Copy the material below line for line, leaving every character unchanged.

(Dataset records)
_ _ _

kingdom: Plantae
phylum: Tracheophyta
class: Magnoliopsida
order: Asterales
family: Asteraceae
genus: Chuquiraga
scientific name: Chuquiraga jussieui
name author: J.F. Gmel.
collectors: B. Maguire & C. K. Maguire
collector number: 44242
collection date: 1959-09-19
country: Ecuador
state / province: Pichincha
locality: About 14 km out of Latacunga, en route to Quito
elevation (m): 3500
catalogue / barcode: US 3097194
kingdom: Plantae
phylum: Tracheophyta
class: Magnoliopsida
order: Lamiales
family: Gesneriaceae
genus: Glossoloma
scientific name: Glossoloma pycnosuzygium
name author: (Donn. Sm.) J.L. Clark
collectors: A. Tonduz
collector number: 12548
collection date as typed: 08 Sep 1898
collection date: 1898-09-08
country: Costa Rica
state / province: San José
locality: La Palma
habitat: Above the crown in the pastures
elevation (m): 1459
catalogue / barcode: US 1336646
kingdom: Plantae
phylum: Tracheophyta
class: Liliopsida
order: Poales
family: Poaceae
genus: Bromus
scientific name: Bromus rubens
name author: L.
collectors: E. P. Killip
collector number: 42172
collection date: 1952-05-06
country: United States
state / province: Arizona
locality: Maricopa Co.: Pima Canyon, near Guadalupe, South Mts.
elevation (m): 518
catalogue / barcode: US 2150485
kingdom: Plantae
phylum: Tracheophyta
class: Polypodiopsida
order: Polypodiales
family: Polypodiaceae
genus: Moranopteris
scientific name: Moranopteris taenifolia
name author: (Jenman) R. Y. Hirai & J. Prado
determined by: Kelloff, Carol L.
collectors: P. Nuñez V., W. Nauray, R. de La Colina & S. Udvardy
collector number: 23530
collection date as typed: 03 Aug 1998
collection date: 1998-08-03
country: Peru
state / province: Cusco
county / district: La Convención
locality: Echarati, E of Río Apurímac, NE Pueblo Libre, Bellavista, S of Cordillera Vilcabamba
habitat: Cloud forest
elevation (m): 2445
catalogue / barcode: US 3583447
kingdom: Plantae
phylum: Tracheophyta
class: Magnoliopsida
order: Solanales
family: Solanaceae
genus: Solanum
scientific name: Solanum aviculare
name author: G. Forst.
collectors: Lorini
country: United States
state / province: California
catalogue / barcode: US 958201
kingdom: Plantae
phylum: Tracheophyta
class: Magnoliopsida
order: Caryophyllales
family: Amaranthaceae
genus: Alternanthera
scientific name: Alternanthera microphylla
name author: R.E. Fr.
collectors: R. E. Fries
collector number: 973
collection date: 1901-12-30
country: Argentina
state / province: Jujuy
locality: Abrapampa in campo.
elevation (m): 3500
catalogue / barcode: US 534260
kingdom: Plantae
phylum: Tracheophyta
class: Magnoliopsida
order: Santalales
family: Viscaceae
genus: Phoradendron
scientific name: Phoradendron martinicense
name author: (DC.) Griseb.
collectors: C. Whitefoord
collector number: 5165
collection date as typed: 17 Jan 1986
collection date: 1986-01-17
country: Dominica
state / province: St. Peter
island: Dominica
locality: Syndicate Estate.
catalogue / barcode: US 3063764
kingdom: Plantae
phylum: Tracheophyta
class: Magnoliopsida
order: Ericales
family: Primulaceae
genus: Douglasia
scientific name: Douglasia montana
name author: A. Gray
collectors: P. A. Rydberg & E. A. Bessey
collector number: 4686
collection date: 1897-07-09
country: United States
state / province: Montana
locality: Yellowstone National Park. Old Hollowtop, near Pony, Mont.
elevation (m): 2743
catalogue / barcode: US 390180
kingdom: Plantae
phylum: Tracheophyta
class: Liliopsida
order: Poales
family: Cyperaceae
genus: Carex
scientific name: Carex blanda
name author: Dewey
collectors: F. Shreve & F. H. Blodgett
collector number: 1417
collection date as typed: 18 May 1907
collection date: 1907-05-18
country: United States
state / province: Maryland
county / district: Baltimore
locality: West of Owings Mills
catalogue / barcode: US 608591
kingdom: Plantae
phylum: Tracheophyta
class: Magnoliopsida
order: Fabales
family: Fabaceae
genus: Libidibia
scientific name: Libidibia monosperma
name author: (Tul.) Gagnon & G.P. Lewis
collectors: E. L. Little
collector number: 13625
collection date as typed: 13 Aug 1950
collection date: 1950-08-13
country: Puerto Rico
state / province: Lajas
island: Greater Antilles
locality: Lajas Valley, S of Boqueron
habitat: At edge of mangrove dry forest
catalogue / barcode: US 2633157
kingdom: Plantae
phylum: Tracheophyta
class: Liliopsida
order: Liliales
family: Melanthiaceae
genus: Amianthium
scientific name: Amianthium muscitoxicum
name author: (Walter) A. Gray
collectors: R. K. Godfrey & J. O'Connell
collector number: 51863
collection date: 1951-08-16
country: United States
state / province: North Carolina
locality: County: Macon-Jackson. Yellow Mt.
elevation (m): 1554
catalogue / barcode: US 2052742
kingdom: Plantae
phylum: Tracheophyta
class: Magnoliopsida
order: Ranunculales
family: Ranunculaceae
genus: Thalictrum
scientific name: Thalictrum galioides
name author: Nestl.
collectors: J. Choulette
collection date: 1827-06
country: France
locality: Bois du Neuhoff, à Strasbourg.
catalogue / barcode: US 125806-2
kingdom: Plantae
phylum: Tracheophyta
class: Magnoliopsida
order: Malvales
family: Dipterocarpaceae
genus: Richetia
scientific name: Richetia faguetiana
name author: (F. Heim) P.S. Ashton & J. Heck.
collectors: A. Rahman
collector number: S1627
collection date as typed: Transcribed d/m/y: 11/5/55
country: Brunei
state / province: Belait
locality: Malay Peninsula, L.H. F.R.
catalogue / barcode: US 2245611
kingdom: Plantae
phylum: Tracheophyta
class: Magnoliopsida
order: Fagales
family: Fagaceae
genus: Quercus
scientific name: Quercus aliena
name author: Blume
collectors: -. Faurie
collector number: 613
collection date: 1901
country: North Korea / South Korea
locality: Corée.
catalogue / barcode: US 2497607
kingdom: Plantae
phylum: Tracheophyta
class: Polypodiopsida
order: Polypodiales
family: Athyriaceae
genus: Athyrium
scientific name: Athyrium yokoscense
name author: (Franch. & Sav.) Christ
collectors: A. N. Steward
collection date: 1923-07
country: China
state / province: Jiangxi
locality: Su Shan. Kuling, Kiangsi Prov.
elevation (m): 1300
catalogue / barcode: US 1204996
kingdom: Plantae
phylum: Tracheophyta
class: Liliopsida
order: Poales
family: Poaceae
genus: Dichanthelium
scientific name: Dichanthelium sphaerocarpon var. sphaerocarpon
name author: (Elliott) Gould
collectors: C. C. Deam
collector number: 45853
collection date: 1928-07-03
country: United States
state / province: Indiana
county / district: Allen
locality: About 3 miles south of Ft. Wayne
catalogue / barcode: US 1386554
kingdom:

_ _ _

* _ANSWER TO THIS TASK_
kingdom: Plantae
phylum: Tracheophyta
class: Magnoliopsida
order: Asterales
family: Asteraceae
genus: Chuquiraga
scientific name: Chuquiraga jussieui
name author: J.F. Gmel.
collectors: B. Maguire & C. K. Maguire
collector number: 44242
collection date: 1959-09-19
country: Ecuador
state / province: Pichincha
locality: About 14 km out of Latacunga, en route to Quito
elevation (m): 3500
catalogue / barcode: US 3097194
kingdom: Plantae
phylum: Tracheophyta
class: Magnoliopsida
order: Lamiales
family: Gesneriaceae
genus: Glossoloma
scientific name: Glossoloma pycnosuzygium
name author: (Donn. Sm.) J.L. Clark
collectors: A. Tonduz
collector number: 12548
collection date as typed: 08 Sep 1898
collection date: 1898-09-08
country: Costa Rica
state / province: San José
locality: La Palma
habitat: Above the crown in the pastures
elevation (m): 1459
catalogue / barcode: US 1336646
kingdom: Plantae
phylum: Tracheophyta
class: Liliopsida
order: Poales
family: Poaceae
genus: Bromus
scientific name: Bromus rubens
name author: L.
collectors: E. P. Killip
collector number: 42172
collection date: 1952-05-06
country: United States
state / province: Arizona
locality: Maricopa Co.: Pima Canyon, near Guadalupe, South Mts.
elevation (m): 518
catalogue / barcode: US 2150485
kingdom: Plantae
phylum: Tracheophyta
class: Polypodiopsida
order: Polypodiales
family: Polypodiaceae
genus: Moranopteris
scientific name: Moranopteris taenifolia
name author: (Jenman) R. Y. Hirai & J. Prado
determined by: Kelloff, Carol L.
collectors: P. Nuñez V., W. Nauray, R. de La Colina & S. Udvardy
collector number: 23530
collection date as typed: 03 Aug 1998
collection date: 1998-08-03
country: Peru
state / province: Cusco
county / district: La Convención
locality: Echarati, E of Río Apurímac, NE Pueblo Libre, Bellavista, S of Cordillera Vilcabamba
habitat: Cloud forest
elevation (m): 2445
catalogue / barcode: US 3583447
kingdom: Plantae
phylum: Tracheophyta
class: Magnoliopsida
order: Solanales
family: Solanaceae
genus: Solanum
scientific name: Solanum aviculare
name author: G. Forst.
collectors: Lorini
country: United States
state / province: California
catalogue / barcode: US 958201
kingdom: Plantae
phylum: Tracheophyta
class: Magnoliopsida
order: Caryophyllales
family: Amaranthaceae
genus: Alternanthera
scientific name: Alternanthera microphylla
name author: R.E. Fr.
collectors: R. E. Fries
collector number: 973
collection date: 1901-12-30
country: Argentina
state / province: Jujuy
locality: Abrapampa in campo.
elevation (m): 3500
catalogue / barcode: US 534260
kingdom: Plantae
phylum: Tracheophyta
class: Magnoliopsida
order: Santalales
family: Viscaceae
genus: Phoradendron
scientific name: Phoradendron martinicense
name author: (DC.) Griseb.
collectors: C. Whitefoord
collector number: 5165
collection date as typed: 17 Jan 1986
collection date: 1986-01-17
country: Dominica
state / province: St. Peter
island: Dominica
locality: Syndicate Estate.
catalogue / barcode: US 3063764
kingdom: Plantae
phylum: Tracheophyta
class: Magnoliopsida
order: Ericales
family: Primulaceae
genus: Douglasia
scientific name: Douglasia montana
name author: A. Gray
collectors: P. A. Rydberg & E. A. Bessey
collector number: 4686
collection date: 1897-07-09
country: United States
state / province: Montana
locality: Yellowstone National Park. Old Hollowtop, near Pony, Mont.
elevation (m): 2743
catalogue / barcode: US 390180
kingdom: Plantae
phylum: Tracheophyta
class: Liliopsida
order: Poales
family: Cyperaceae
genus: Carex
scientific name: Carex blanda
name author: Dewey
collectors: F. Shreve & F. H. Blodgett
collector number: 1417
collection date as typed: 18 May 1907
collection date: 1907-05-18
country: United States
state / province: Maryland
county / district: Baltimore
locality: West of Owings Mills
catalogue / barcode: US 608591
kingdom: Plantae
phylum: Tracheophyta
class: Magnoliopsida
order: Fabales
family: Fabaceae
genus: Libidibia
scientific name: Libidibia monosperma
name author: (Tul.) Gagnon & G.P. Lewis
collectors: E. L. Little
collector number: 13625
collection date as typed: 13 Aug 1950
collection date: 1950-08-13
country: Puerto Rico
state / province: Lajas
island: Greater Antilles
locality: Lajas Valley, S of Boqueron
habitat: At edge of mangrove dry forest
catalogue / barcode: US 2633157
kingdom: Plantae
phylum: Tracheophyta
class: Liliopsida
order: Liliales
family: Melanthiaceae
genus: Amianthium
scientific name: Amianthium muscitoxicum
name author: (Walter) A. Gray
collectors: R. K. Godfrey & J. O'Connell
collector number: 51863
collection date: 1951-08-16
country: United States
state / province: North Carolina
locality: County: Macon-Jackson. Yellow Mt.
elevation (m): 1554
catalogue / barcode: US 2052742
kingdom: Plantae
phylum: Tracheophyta
class: Magnoliopsida
order: Ranunculales
family: Ranunculaceae
genus: Thalictrum
scientific name: Thalictrum galioides
name author: Nestl.
collectors: J. Choulette
collection date: 1827-06
country: France
locality: Bois du Neuhoff, à Strasbourg.
catalogue / barcode: US 125806-2
kingdom: Plantae
phylum: Tracheophyta
class: Magnoliopsida
order: Malvales
family: Dipterocarpaceae
genus: Richetia
scientific name: Richetia faguetiana
name author: (F. Heim) P.S. Ashton & J. Heck.
collectors: A. Rahman
collector number: S1627
collection date as typed: Transcribed d/m/y: 11/5/55
country: Brunei
state / province: Belait
locality: Malay Peninsula, L.H. F.R.
catalogue / barcode: US 2245611
kingdom: Plantae
phylum: Tracheophyta
class: Magnoliopsida
order: Fagales
family: Fagaceae
genus: Quercus
scientific name: Quercus aliena
name author: Blume
collectors: -. Faurie
collector number: 613
collection date: 1901
country: North Korea / South Korea
locality: Corée.
catalogue / barcode: US 2497607
kingdom: Plantae
phylum: Tracheophyta
class: Polypodiopsida
order: Polypodiales
family: Athyriaceae
genus: Athyrium
scientific name: Athyrium yokoscense
name author: (Franch. & Sav.) Christ
collectors: A. N. Steward
collection date: 1923-07
country: China
state / province: Jiangxi
locality: Su Shan. Kuling, Kiangsi Prov.
elevation (m): 1300
catalogue / barcode: US 1204996
kingdom: Plantae
phylum: Tracheophyta
class: Liliopsida
order: Poales
family: Poaceae
genus: Dichanthelium
scientific name: Dichanthelium sphaerocarpon var. sphaerocarpon
name author: (Elliott) Gould
collectors: C. C. Deam
collector number: 45853
collection date: 1928-07-03
country: United States
state / province: Indiana
county / district: Allen
locality: About 3 miles south of Ft. Wayne
catalogue / barcode: US 1386554
kingdom:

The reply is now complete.